As we noted in an earlier post, this deal creates some interesting competitive implications, all of which can’t be examined this quickly. The deal seems to have come together really fast. There must have been some motivated principals. The Wall Street Journal reports that the previous buyers of Alltel were anxious to sell because their original leveraged buyout terms were becoming increasingly “ugly.” They are basically breaking even on the deal, and avoiding potential losses, because the complex debt transactions of the original buy out are now coming back to haunt them because of the credit crisis in the U.S. economy. The new outcome, if it passes regulatory muster, will create the largest wireless carrier in North America, with 80 million or so subscribers. By our estimation, Verizon, the quintessential traditional wireline telephone company, will now have double the number of wireless subscribers, compared to its wireline access lines (40 million as of their last quarterly report). Perhaps we should start thinking of Verizon as a wireless company with some wireline assets, as opposed to the opposite.
I foresee this as another FCC rubber-stamp without any regards for the consumer. Here’s what happened when Alltel purchased CellularOne two years ago in our area:
The FCC said that in area where Alltel and CellOne directly compete, Alltel had to sell it’s newly acquired CellOne properties to a new competitor, which turned out to be US Cellular.
In my personal case, living in a Nebr town close to the South Dakota border, Alltel has terrible coverage in our town, but CellularOne was great and had service all the way to the Canadian border. So with the merger, my contract was sold to US Cellular as well as the spectrum and CellularOne towers, etc.
The next thing I know, US Cellular does not honor my Cellular One plan, which I was still under contract. My monthly cost rose $5-$10. Ok. I’m not happy but can live with that.
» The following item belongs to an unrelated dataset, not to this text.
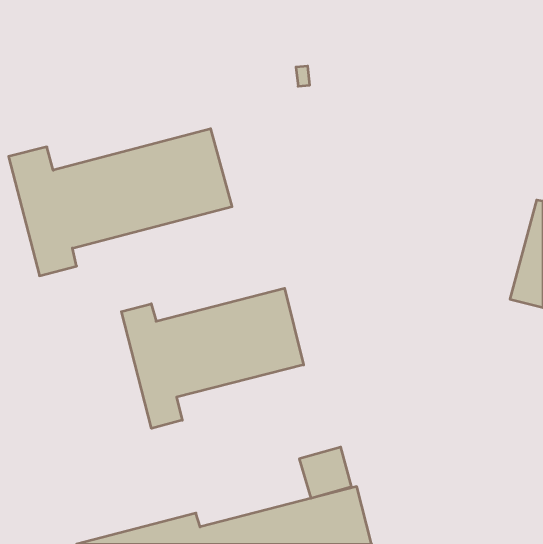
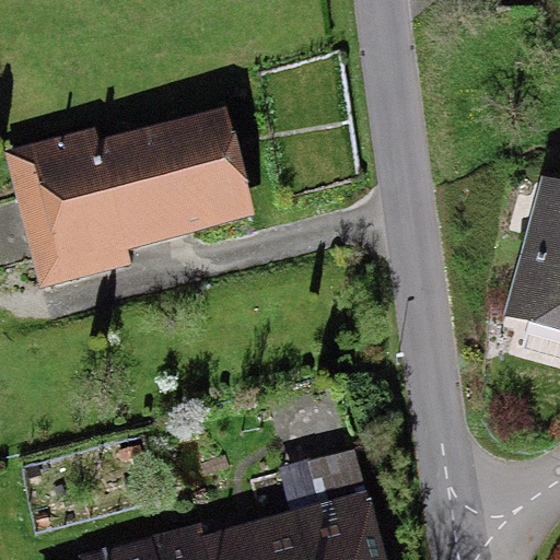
building: [121,288,304,428] -> none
But since US Cellular One has no spectrum in So Dakota, now all of a sudden when I drive 15 miles from home and near the SD border, I’m roaming. So previously when I had Cellular One with 5-state home area, NOW I’m roaming when I travel 15 miles from home. So to get the same plan and calling area coverage as when I had CellularOne, I have to take US Cellular’s NATIONAL plan, an increase of about $30 per month. (Oh yeah- this merger is good for the consumer! – NOT)
No amount of researching different plans and options with US Cellular CSRs and their supervisors could come up with a better solution.
Bottom line: The merger was terrible for any consumer living in certain border situations…and there’s lots of us.
IF the FCC rubber-stamps this new merger, expect customers to howl, but no one’s gonna listen!
What ever happened to the anti-trust laws? Do they only apply to landline phone companies?
In the past the FCC has turned a blind eye and has given the cellular companies anything and everything they’ve ever asked for. It’s time the FCC pulls its head out of the sand.